Joyful Libyan rebels have overran Muammar Gaddafi's Tripoli bastion, seizing weapons and loot and destroying symbols of a 41-year dictatorship they declared was now over as they set about hunting down the fallen ruler and his sons.

"It's over! Gaddafi is finished," yelled one fighter over a cacophony of celebratory gunfire across the Bab al-Aziziya compound, from where Gaddafi orchestrated eccentric defiance of Western powers and disdain for his own people for four decades.

The Western powers, who backed the revolt with air power, held off from pronouncing victory although a swift return to order is high on their priority list, given fears that ethnic and tribal divisions among the rebels could descend into anarchy that would thwart hopes of Libya resuming oil exports.

Rebel National Council chief Mustafa Abdel-Jalil cautioned: "It's too early to say the battle of Tripoli is over. That won't happen until Gaddafi and his sons are captured."

Armed men broke up a gilded statue of Gaddafi, kicking its face. Some seized the golf buggy the leader often used.

Another rebel sported a heavily braided, peaked military cap of a kind favoured by the colonel. He said he had taken the hat from Gaddafi's bedroom.

Abdel Hakim Belhadj, a rebel commander, said he did not know where Gaddafi or his sons were: "They ran like rats," he said.

There still appeared to be some hostile fire around the city centre as darkness fell and looting continued.

British Foreign Secretary William Hague said: "We're in the death throes of this regime ... But it's still a very difficult and dangerous time. It's not over yet."

The Russian head of the International Chess Federation, who had visited Tripoli in June, said Gaddafi had called him yesterday telling him he was in the capital and was "prepared to fight to the end".

Gaddafi has few places to go and hide. His home town of Sirte is expected to welcome rebel forces shortly.

"It really looks like it's pretty much over," said David Hartwell, a Middle East analyst.

"There might be a few diehards who would keep going until he is captured or killed, but not many. And if Gaddafi didn't have many places to hide before, he has even fewer now."

"House to house! Room to room!" chanted some men, calling for a search of the sprawling complex of bunkers and tunnels in a mocking echo of the words Gaddafi used six months ago when he threatened to crush early stirrings of the Arab Spring revolt.

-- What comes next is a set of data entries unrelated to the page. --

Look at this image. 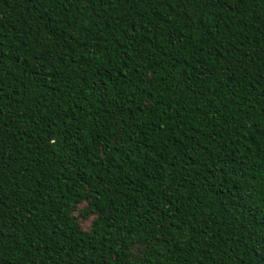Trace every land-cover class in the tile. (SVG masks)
<instances>
[{
	"label": "trees",
	"instance_id": "obj_1",
	"mask_svg": "<svg viewBox=\"0 0 264 264\" xmlns=\"http://www.w3.org/2000/svg\"><path fill=\"white\" fill-rule=\"evenodd\" d=\"M0 264H264V0H0Z\"/></svg>",
	"mask_w": 264,
	"mask_h": 264
},
{
	"label": "rangeland",
	"instance_id": "obj_2",
	"mask_svg": "<svg viewBox=\"0 0 264 264\" xmlns=\"http://www.w3.org/2000/svg\"><path fill=\"white\" fill-rule=\"evenodd\" d=\"M89 224H90V221L89 220H82V226L84 228H87L89 226Z\"/></svg>",
	"mask_w": 264,
	"mask_h": 264
}]
</instances>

Inspired by neighbours in Tunisia and Egypt, Libyans who rose up in the east found protection from the air forces of Western governments, who abandoned a short-lived rapprochement with Gaddafi to drive him from power and who now want to see order imposed and a swift restoration of Libyan oil exports.

Abdel-Jalil said Nato bombs had helped his men to breach the walls of the Bab al-Aziziya yesterday.

In the east of the country, government troops were pulling out of areas key to oil production.

The US State Department said it was seeking the immediate release of up to $1.5-billion of frozen Libyan government assets to the rebels.

In Washington, a Pentagon spokesman said he believed Gaddafi was still in Libya and remained a threat. He said the US was monitoring chemical weapons sites in Libya given worries that groups hostile to Western interests could try to seize stocks once accumulated by Gaddafi.